One reason that AI is often good at programming is that programming text is often commented. In the image above, the blue and grey text are an English description of the actual Python code. Having both allows for a technique called Supervised Learning. Until recently, most machine learning used supervised learning. But training language models (mostly) doesn’t. Most of the pre-training of a language model actually uses Unsupervised Learning. This doesn’t need descriptive tags to be included along with the data. As a result, it’s relatively easy to generate our own code data to pre-train models; this is not possible for natural language. But the real reason LLMs are better at programming so far is bigger.

Reinforcement Learning

The real reason language models have gotten so much better at programming languages is because of what data scientists do in post-training. Programming is well-suited to another technique, Reinforcement Learning. In Reinforcement Learning, correct answers are rewarded and incorrect answers are punished. These rewards and punishments are updating the model to more frequently do the actions that result in correct answers.

When you have a bit of code, a much simpler piece of software can determine whether it has correct spelling, grammar, and semantics.

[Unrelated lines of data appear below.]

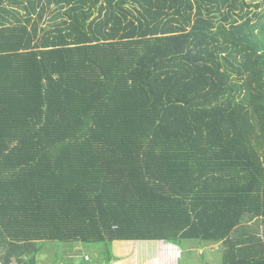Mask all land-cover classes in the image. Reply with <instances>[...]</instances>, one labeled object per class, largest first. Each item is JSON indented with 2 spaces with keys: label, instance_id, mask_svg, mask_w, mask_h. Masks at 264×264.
I'll return each mask as SVG.
<instances>
[{
  "label": "trees",
  "instance_id": "1",
  "mask_svg": "<svg viewBox=\"0 0 264 264\" xmlns=\"http://www.w3.org/2000/svg\"><path fill=\"white\" fill-rule=\"evenodd\" d=\"M262 228L264 0H0V264Z\"/></svg>",
  "mask_w": 264,
  "mask_h": 264
},
{
  "label": "rangeland",
  "instance_id": "2",
  "mask_svg": "<svg viewBox=\"0 0 264 264\" xmlns=\"http://www.w3.org/2000/svg\"><path fill=\"white\" fill-rule=\"evenodd\" d=\"M200 245L198 240H184L181 245L168 241L116 240L79 245L50 241L38 252V260L39 264H213L222 260L220 244Z\"/></svg>",
  "mask_w": 264,
  "mask_h": 264
}]
</instances>
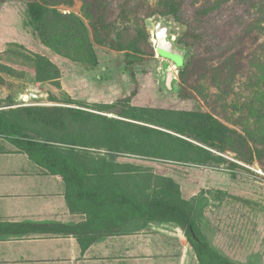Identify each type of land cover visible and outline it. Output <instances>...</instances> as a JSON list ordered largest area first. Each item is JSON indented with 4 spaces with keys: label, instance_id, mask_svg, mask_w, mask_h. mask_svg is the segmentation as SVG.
Returning a JSON list of instances; mask_svg holds the SVG:
<instances>
[{
    "label": "rangeland",
    "instance_id": "rangeland-1",
    "mask_svg": "<svg viewBox=\"0 0 264 264\" xmlns=\"http://www.w3.org/2000/svg\"><path fill=\"white\" fill-rule=\"evenodd\" d=\"M28 1L0 3L1 108L18 109L28 127L59 134L70 110L139 123L93 106L123 98L137 107L210 113L225 126L213 133L221 151L209 148L220 162L129 153L110 159L97 145L78 148L136 167L138 175L125 179L131 188L148 184L149 194L164 188L184 199L197 195L200 227L212 246L237 264H264V0H45L47 18L37 32L51 38L57 29L66 31V47H60L65 55L35 37L33 26H24ZM168 1L175 6H167ZM60 13L83 22L95 61L80 40H72L76 24L58 17ZM99 14L112 25V34L120 36L123 51L93 38ZM158 21L170 27L185 50L180 66L155 49ZM126 51L141 60L126 66ZM35 55L55 64L59 77L39 79ZM117 172L123 178L127 174L123 168Z\"/></svg>",
    "mask_w": 264,
    "mask_h": 264
},
{
    "label": "trees",
    "instance_id": "trees-1",
    "mask_svg": "<svg viewBox=\"0 0 264 264\" xmlns=\"http://www.w3.org/2000/svg\"><path fill=\"white\" fill-rule=\"evenodd\" d=\"M4 0H0V3ZM45 0L27 2V22L24 26H33V35L57 52L65 46L64 33L56 30L50 37L39 35L38 26L47 18ZM174 5L168 1L167 6ZM64 20L76 24L77 38L86 46L88 58L95 61L89 33L83 22L75 16L59 14ZM113 27L98 15L92 27L95 41L114 50L123 51L124 45L120 36L113 35ZM65 55V54H64ZM38 64V75L41 80L59 77L55 64L44 56L35 55ZM125 64L130 66L140 61L135 52H124ZM45 67V69H43ZM45 71V75H40ZM123 104L121 110L116 108ZM5 103L0 101V136L9 138L16 148L30 160L40 166L46 173L58 176L64 182V197L71 212L87 215V221L67 227L72 233L113 232L129 220L170 222L177 224L195 252L199 264H237L215 249L200 227V217L195 208L197 195L184 199L169 190L159 188L149 194L144 187L126 185L125 179L135 178L136 167L120 166L106 156L94 157L78 148L97 145L104 148L107 155L113 158L120 153H129L153 158L207 163L221 161L210 150L221 151L216 143L214 132L225 126L210 113L193 111L168 110L150 107H137L129 104L128 98L115 103L93 104L100 111L114 113L122 118L105 116L84 110H70L68 119L62 121V132H49L46 128L38 130L28 127L18 115L19 110L1 108ZM36 109L23 108L25 112ZM144 122L151 124H142ZM123 168L125 178L117 170ZM234 176V174H232ZM130 181V180H129ZM128 181V182H129ZM93 239L90 238V240Z\"/></svg>",
    "mask_w": 264,
    "mask_h": 264
},
{
    "label": "crops",
    "instance_id": "crops-1",
    "mask_svg": "<svg viewBox=\"0 0 264 264\" xmlns=\"http://www.w3.org/2000/svg\"><path fill=\"white\" fill-rule=\"evenodd\" d=\"M64 189L0 136V264H199L175 223L134 219L113 232H69L63 227L88 217L71 212Z\"/></svg>",
    "mask_w": 264,
    "mask_h": 264
},
{
    "label": "water",
    "instance_id": "water-1",
    "mask_svg": "<svg viewBox=\"0 0 264 264\" xmlns=\"http://www.w3.org/2000/svg\"><path fill=\"white\" fill-rule=\"evenodd\" d=\"M155 49L157 53L174 62L175 66H180L185 56V50L180 47L171 35L170 27L164 21H158L153 30ZM173 78V71H168L166 75V86L170 88Z\"/></svg>",
    "mask_w": 264,
    "mask_h": 264
},
{
    "label": "bare ground",
    "instance_id": "bare-ground-1",
    "mask_svg": "<svg viewBox=\"0 0 264 264\" xmlns=\"http://www.w3.org/2000/svg\"><path fill=\"white\" fill-rule=\"evenodd\" d=\"M174 68H175V66H174Z\"/></svg>",
    "mask_w": 264,
    "mask_h": 264
},
{
    "label": "built area",
    "instance_id": "built-area-1",
    "mask_svg": "<svg viewBox=\"0 0 264 264\" xmlns=\"http://www.w3.org/2000/svg\"><path fill=\"white\" fill-rule=\"evenodd\" d=\"M36 96V95H35Z\"/></svg>",
    "mask_w": 264,
    "mask_h": 264
}]
</instances>
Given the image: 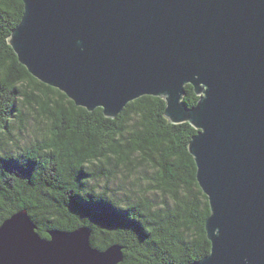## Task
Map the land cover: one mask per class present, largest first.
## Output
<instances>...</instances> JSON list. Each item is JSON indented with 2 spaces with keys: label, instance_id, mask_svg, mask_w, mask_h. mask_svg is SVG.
Segmentation results:
<instances>
[{
  "label": "water",
  "instance_id": "1",
  "mask_svg": "<svg viewBox=\"0 0 264 264\" xmlns=\"http://www.w3.org/2000/svg\"><path fill=\"white\" fill-rule=\"evenodd\" d=\"M9 36L19 61L77 106L115 118L163 97L189 143L211 213L208 255L191 264H264V0H23ZM191 84L195 106L183 97ZM26 210L0 225V264H118L91 230H49Z\"/></svg>",
  "mask_w": 264,
  "mask_h": 264
},
{
  "label": "trees",
  "instance_id": "2",
  "mask_svg": "<svg viewBox=\"0 0 264 264\" xmlns=\"http://www.w3.org/2000/svg\"><path fill=\"white\" fill-rule=\"evenodd\" d=\"M23 14V0H0V225L26 210L43 237L87 227L93 247H122L118 264L208 255L211 209L189 151L198 130L170 122L158 96L130 101L115 118L77 106L19 61L9 36ZM185 92L195 106L194 87Z\"/></svg>",
  "mask_w": 264,
  "mask_h": 264
},
{
  "label": "rangeland",
  "instance_id": "3",
  "mask_svg": "<svg viewBox=\"0 0 264 264\" xmlns=\"http://www.w3.org/2000/svg\"><path fill=\"white\" fill-rule=\"evenodd\" d=\"M28 133V132H27ZM28 135V134H27ZM32 135V134H31Z\"/></svg>",
  "mask_w": 264,
  "mask_h": 264
}]
</instances>
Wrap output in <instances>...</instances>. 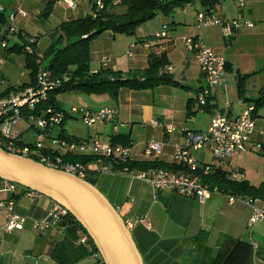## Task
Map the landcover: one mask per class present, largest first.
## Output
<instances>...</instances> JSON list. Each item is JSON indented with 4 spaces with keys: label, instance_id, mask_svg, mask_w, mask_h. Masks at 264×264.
<instances>
[{
    "label": "crops",
    "instance_id": "1",
    "mask_svg": "<svg viewBox=\"0 0 264 264\" xmlns=\"http://www.w3.org/2000/svg\"><path fill=\"white\" fill-rule=\"evenodd\" d=\"M92 3L93 0H75V5L70 7L64 0H0V6H3L0 10V96L6 95L10 88L33 82L31 70L25 65L26 56L13 48L34 38L36 49L44 51L60 33L61 23L92 13ZM244 3L246 10L242 12L243 18L253 22V26L241 25L232 37L223 36L218 25L199 26L196 18L198 11L191 12L185 7L175 14L174 19L171 18V22L166 16L156 22L151 19L140 24L134 36L106 30L91 39L88 44L91 71L102 67L122 72L143 69L148 65L151 51L160 53L165 50L166 66L171 67V70L165 71L173 76L177 84L146 89L123 86L116 97L107 93L75 91L71 107L78 108L80 112L111 107L116 111V118L86 126L83 121L67 119H78L80 114H68L48 136L75 142L88 139L125 144L131 148L132 160L174 163L173 144L183 145L186 139L182 128L207 131L214 116L236 117L246 107L254 106V100L264 92V71H261L264 68V0H245ZM110 8L115 11L117 5ZM18 9L25 11V15L18 14ZM10 14H15L13 21L9 19ZM164 24L169 25L166 39L156 41L154 45L141 44L135 47L131 56L127 54L131 42L152 37ZM10 26L15 30L9 31ZM186 37L201 38L227 63L223 83L213 88L207 104L199 110L195 109L196 96L205 84V78L194 53L185 45ZM3 41L6 47L1 44ZM238 74H252L246 79L243 95L238 92ZM57 94L55 100L59 97ZM189 100H192V105ZM69 107L60 108L68 111ZM189 110L193 114L190 115ZM255 115L258 118L251 140L264 145V122L259 119L264 117V110L259 108ZM155 120L172 125L177 130L166 133L162 126L153 124ZM16 127L20 132L17 144L33 147L39 133L36 125L24 120ZM150 140L162 143L161 153L153 158L144 154L145 145ZM44 146L45 151L51 152L48 150L49 137ZM55 152L62 156H87L76 149ZM255 152L264 155V146ZM190 153L199 164L212 161L208 148L191 150ZM242 153L235 152L219 167L229 177L233 172H241L245 176L243 180L257 186L246 179L241 166L233 167L232 162L238 159L235 156ZM87 163L92 170L95 168L92 161ZM90 176L123 218L134 221L131 231L145 264H223L235 239L250 246L249 256L243 259L242 264H264V221L250 223L252 206L245 201L230 203L228 194L223 192L214 193L200 202L197 198L185 197L170 190L154 189L148 182L124 173L92 172ZM242 195L255 205L264 201ZM9 199H14L15 211L25 217V224L21 230L4 232L5 212L0 210V264H55L51 251L64 237L63 228L57 225L40 231L33 227L34 220L48 214L53 201L41 194L29 197L22 187L15 192L6 191L0 179V201ZM139 218H145L149 226L139 223ZM79 241L83 242L80 238ZM94 261L90 253L77 264H94ZM229 264H240V261Z\"/></svg>",
    "mask_w": 264,
    "mask_h": 264
},
{
    "label": "built area",
    "instance_id": "2",
    "mask_svg": "<svg viewBox=\"0 0 264 264\" xmlns=\"http://www.w3.org/2000/svg\"><path fill=\"white\" fill-rule=\"evenodd\" d=\"M64 2L72 7L75 5V0H64ZM96 9H100L104 5V0H93ZM244 0H238V6L244 7ZM3 10V6H0ZM20 15H25V11L18 9ZM15 14H10L9 19L13 21ZM197 23L199 26L218 25L221 28L222 35L232 37L234 32L241 26L251 27L253 22L243 18L242 13L237 18L225 19L220 18L213 13L198 11L196 14ZM168 25L164 24L160 31L156 32L153 37L157 41L167 38ZM9 31H14L15 28L10 26ZM86 35L83 36V38ZM34 38H30L25 50L32 53ZM185 45L189 51H192L199 64L200 70L205 78V84L200 88L196 96V110L202 109L207 104V99L212 95V90L215 86L223 83V76L226 72V60L222 55L216 54L208 47L199 37H186ZM3 47L6 43L3 41ZM144 44V43H142ZM141 44L131 42L127 54L131 56L135 47ZM38 58H42V53H36ZM106 59L103 60V63ZM166 71L171 70L170 66L165 67ZM64 79L52 78L48 69L39 65L35 83L25 87L17 86L10 90L6 95L0 96V147L8 152L20 154L26 157H37L39 162L50 166L62 169L86 179L92 172L99 173H124L130 176L137 177L148 182L154 189L170 190L185 197L197 198L200 202L206 201L214 193H223V191L210 182L205 181L204 177L211 173L214 167H219L226 163L235 152L259 151L262 149L261 142H253L251 140L252 131L255 128L257 116L254 112V106L246 107L243 112L236 117L227 115H216L212 118L210 128L207 131H193L187 128H182L181 131L186 135L183 145L174 143V162L186 166V169L168 170L165 168H152L146 171H138L130 169L128 166H121L119 169H114L115 165L131 160L132 151L129 145H118L111 142H102L98 140H81L78 142L68 141L61 137H50L48 133L53 127L61 125L66 115L80 114V118L86 126H91L96 122H110L116 118V111L111 107H103L97 110L79 111L76 107H71L68 111H63L49 106L44 110L43 115L35 116L30 112L43 100L46 99L49 92L59 88ZM24 111L27 113L25 114ZM264 122V117H259ZM24 120L34 123L39 129L37 139L33 147L26 145H18L17 141L20 135L16 125ZM154 125L162 126L166 133H171L177 130L172 125L153 121ZM50 138V147L48 150L69 151L76 149L80 153L92 157V162L95 168L92 170L88 163L82 162H63L60 155L56 154L51 157L49 154H44L45 140ZM208 148L211 153L212 161L207 164H199L195 157L190 153L191 150ZM162 143L150 140L146 143L144 154L148 158H153L161 153ZM57 153V152H55ZM231 178L237 181L244 179V174L241 172H233ZM4 190L15 192L19 185L3 181ZM27 196L34 197L38 193L26 190ZM228 202L232 203L237 200L245 201L252 206V213L249 218L250 223L256 221H264V201L261 204L255 205L251 199L244 197L242 194H228ZM14 199L0 201V210L5 212L4 232L10 233L13 230H21L25 224V217L15 211ZM68 211L61 205L53 202L48 214L39 220L33 221V227L40 231L48 227L57 226L60 221L67 217ZM126 226L131 229L134 226V221L124 219ZM138 222L149 226L145 218H139ZM89 239L87 234H83L80 240L86 242ZM95 259L94 264H103L102 259L97 252L93 251Z\"/></svg>",
    "mask_w": 264,
    "mask_h": 264
},
{
    "label": "trees",
    "instance_id": "3",
    "mask_svg": "<svg viewBox=\"0 0 264 264\" xmlns=\"http://www.w3.org/2000/svg\"><path fill=\"white\" fill-rule=\"evenodd\" d=\"M195 1H199L202 5L203 10L200 11L213 13L221 0H104L102 8L96 9L94 3H92V13L61 23L60 33L44 51L41 52L36 49V42L32 43L34 50L32 53L25 50L27 41L23 45H16L13 49L26 56L25 65L31 70L33 82L29 85L35 83L39 65L48 69L52 78L65 80L59 88L49 92L46 99L41 101L30 113L41 116L49 106L62 110L55 101V95L64 90L72 89L96 94L107 93L112 97H116L118 90L123 86L146 89L162 84H177L173 76L165 71V66L168 64L165 50L160 53L151 51L148 56V65L143 69L122 72L102 67L93 72L90 70L88 44L91 39L106 30H110L115 34L124 33L134 36L136 28L140 24L153 19L157 14L162 13L170 16L176 8H185ZM117 4L122 5L125 10L122 12L112 11L110 7ZM84 35L86 37L83 38ZM156 41L153 36H148L134 42L138 44L152 43L154 45ZM37 52L42 53V58L37 57ZM261 71H264V68ZM251 75L238 74L239 95H243L246 79ZM25 86L28 85H20L22 88ZM12 89L14 87L9 90ZM192 103V100H189V104L192 105ZM262 105H264V92L254 100V112L259 110ZM24 113L27 112L24 111ZM189 114H193V111L189 110ZM43 153L49 154L51 157L58 154L47 151H43ZM60 157L63 162L87 163L92 161V157L83 155H60ZM31 158L39 161L37 157ZM124 165L138 171H146L152 168L186 169V166L176 162L164 163L157 160L132 159L121 162L113 168L119 169ZM204 178L205 181L218 186L226 194H244L253 198L264 199V181L259 186L250 185L245 180L237 181L229 177V174L220 167H214L211 173ZM86 180L95 184V179L91 176H88ZM58 225L63 228L64 237L54 245L51 251V257L55 264H77L96 250L90 239L84 243L79 241L80 236L86 233L69 213ZM249 252L250 246L248 243L235 239L233 247L228 252L223 264H229L232 261H240V264H242L243 259L249 256Z\"/></svg>",
    "mask_w": 264,
    "mask_h": 264
},
{
    "label": "water",
    "instance_id": "4",
    "mask_svg": "<svg viewBox=\"0 0 264 264\" xmlns=\"http://www.w3.org/2000/svg\"><path fill=\"white\" fill-rule=\"evenodd\" d=\"M0 179L65 208L85 231L103 264H145L123 216L95 184L2 147Z\"/></svg>",
    "mask_w": 264,
    "mask_h": 264
},
{
    "label": "rangeland",
    "instance_id": "5",
    "mask_svg": "<svg viewBox=\"0 0 264 264\" xmlns=\"http://www.w3.org/2000/svg\"><path fill=\"white\" fill-rule=\"evenodd\" d=\"M186 7L189 11L195 12V13L196 11L203 10V7L199 1H195L193 4L187 5ZM124 10L125 8L122 5L117 4V8L115 10L116 12H122ZM245 10H246V7L240 8L238 6V0H221L220 3L216 6L213 14L219 16L220 18L225 17L226 19H232V18H237L238 15L242 12L245 13L244 12ZM180 11H181V8H176L170 16L159 13L157 17L153 18V21L155 22L159 21V19H161L162 17H166V16L168 17L167 19H169L170 21L174 19L175 14ZM155 22H151V23L153 24ZM73 92H75V90H72V89L58 92L57 95L59 97L55 100L56 103L60 107L62 106L71 107V104H74L73 103L74 97L72 96ZM260 108L264 110V105H262ZM67 119L77 121V122L82 121V119L79 117L78 119H73V118H67ZM237 157L238 159L236 160L239 163H237V161H233L232 162L233 167L237 168V166H241L245 170V175L247 176L246 179L251 184L258 186L262 178H264V155H261L255 151H245L244 153L235 156V158Z\"/></svg>",
    "mask_w": 264,
    "mask_h": 264
}]
</instances>
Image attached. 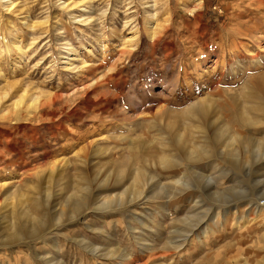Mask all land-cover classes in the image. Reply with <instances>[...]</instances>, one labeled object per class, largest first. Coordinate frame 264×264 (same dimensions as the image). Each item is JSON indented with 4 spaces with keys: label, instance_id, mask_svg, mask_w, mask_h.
I'll return each mask as SVG.
<instances>
[{
    "label": "rangeland",
    "instance_id": "rangeland-1",
    "mask_svg": "<svg viewBox=\"0 0 264 264\" xmlns=\"http://www.w3.org/2000/svg\"><path fill=\"white\" fill-rule=\"evenodd\" d=\"M263 123L264 0H0V264L263 263Z\"/></svg>",
    "mask_w": 264,
    "mask_h": 264
},
{
    "label": "bare ground",
    "instance_id": "bare-ground-1",
    "mask_svg": "<svg viewBox=\"0 0 264 264\" xmlns=\"http://www.w3.org/2000/svg\"><path fill=\"white\" fill-rule=\"evenodd\" d=\"M22 95V94H21ZM193 106V105H192ZM192 108V107H191ZM191 108H189V109H191ZM193 109V111H194V109H196V108H192ZM261 111V110H260ZM191 114H193V113H190L189 114V116L191 115ZM194 115H197V114H194ZM191 116H193V115H191ZM196 117V116H195ZM193 118H194V116H193ZM197 120H198V118H197ZM256 120V119H255ZM248 121H249V119H248ZM258 121V120H257ZM257 121H256V123H257ZM255 122V121H254ZM259 123V122H258ZM257 123V124H258ZM264 124V123H263ZM260 148V147H259ZM259 152V155H258V157L259 158H261V156L263 157V155H264V153H262V151H260V149L258 150ZM193 154V153H192ZM161 159V161H164V160H166V159H164L163 157L162 158H160ZM160 159H159V161H160ZM167 161V160H166ZM166 161H164L165 162V164H166ZM260 161H262V160H260ZM164 162H162V163H164ZM168 162V161H167ZM159 163H161V162H159ZM162 165H164V164H162ZM137 180H138V177H137ZM139 182H140V179H139ZM144 182V181H143ZM142 185V184H141ZM137 190V189H136ZM135 190V191H136ZM257 194V193H256ZM256 194H252L251 196H249V198L247 199V203H248V214H250V215H253V216H255V217H257V218H264V205H262V204H264V202L262 203V204H259L258 203V201H259V197H257V195ZM262 197V196H261ZM264 197V196H263ZM262 197V198H263ZM261 198V199H262ZM214 226L216 227V226H218V222H214ZM259 250V249H258ZM222 256V255H221ZM261 259V258H260ZM233 261V260H232ZM236 262V261H235ZM247 263V262H246ZM252 263H253V261H252ZM232 264V263H231ZM237 264H238V262H237ZM245 264V263H244ZM249 264V263H248ZM261 264H264V262L263 263H261Z\"/></svg>",
    "mask_w": 264,
    "mask_h": 264
}]
</instances>
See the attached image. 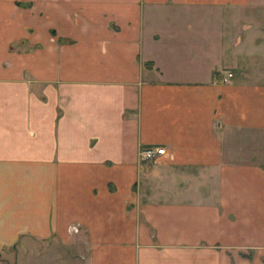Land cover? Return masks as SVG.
Returning <instances> with one entry per match:
<instances>
[{
	"label": "crops",
	"instance_id": "1",
	"mask_svg": "<svg viewBox=\"0 0 264 264\" xmlns=\"http://www.w3.org/2000/svg\"><path fill=\"white\" fill-rule=\"evenodd\" d=\"M29 6L45 41L0 47V264H264V0Z\"/></svg>",
	"mask_w": 264,
	"mask_h": 264
},
{
	"label": "rangeland",
	"instance_id": "2",
	"mask_svg": "<svg viewBox=\"0 0 264 264\" xmlns=\"http://www.w3.org/2000/svg\"><path fill=\"white\" fill-rule=\"evenodd\" d=\"M29 2L30 0H0V47L6 42L15 47L27 44L22 51H28L34 47V41H40L37 45L45 41L44 14L33 13ZM261 148L264 150V142Z\"/></svg>",
	"mask_w": 264,
	"mask_h": 264
},
{
	"label": "built area",
	"instance_id": "3",
	"mask_svg": "<svg viewBox=\"0 0 264 264\" xmlns=\"http://www.w3.org/2000/svg\"><path fill=\"white\" fill-rule=\"evenodd\" d=\"M232 75L230 74V77ZM166 153V149L163 147H147V148H143L141 150V159L143 162H154L157 160L158 157L165 155ZM79 229L78 227H71L70 228V233H78Z\"/></svg>",
	"mask_w": 264,
	"mask_h": 264
}]
</instances>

This software isn’t AI at all, but a compiler or simple execution environment. Scientists have the language model they are training produce billions of snippets of code, and other software can decide whether the answers are correct and should be rewarded. The snippets can get longer until they are entire projects. The only limit we’ve found for how good this simple feedback system can get is having enough datacenter hardware to run it.

Contrast this with writing English text. Spelling is simple to check with other software, and grammar can be verified with simpler AI. But we don’t have software that can determine whether a poem is beautiful or an email subject will encourage someone to buy the product. We need humans to make this determination, and humans do not scale as well as software. Instead of billions of examples, scientists may only use thousands of English examples to continue training the model. As an aside, a larger model can make this determination for a smaller model; we call this a teacher model. But that won’t help us make a bigger model!

What roles might LLMs accelerate next?

Other jobs and tasks deal with a lot of language. If you’re reading this blog, you probably do too and will get plenty of benefit from LLMs. But not as many jobs deal with verifiable language, where simple software can easily determine correctness or accuracy. The tasks that will be accelerated the most in the near term from language models are those where there is a high-bandwidth feedback loop. I would first look at roles adjacent to programming, like Computer Aided Design, where a simulator may be able to determine whether a generated bridge is structurally sound. But can we be more creative in what we consider a feedback loop?

I wonder whether the tasks where we have been able to use AI from supervised learning may also work well to reinforce a language model. We have billions of examples of search results and social media posts that users clicked on or skipped. Could these data train a model that already writes in natural language to write even better titles and excerpts for advertisers and social media managers? Are sales numbers of novels useful to suggest more beautiful prose for authors? This is all speculation, but I suspect this pattern will continue: AI will work best on tasks where a lot of verifiable data are available. Do you find yourself using AI for tasks where clear feedback signals exist?

p.s. I didn’t strive to cover all nuances in my description of training. If you want more precise information on practical LLM training, the best I’ve found is Meta’s Llama 3 Herd of Models paper. Section 4.3.1 describes how they improved programming performance in post-training.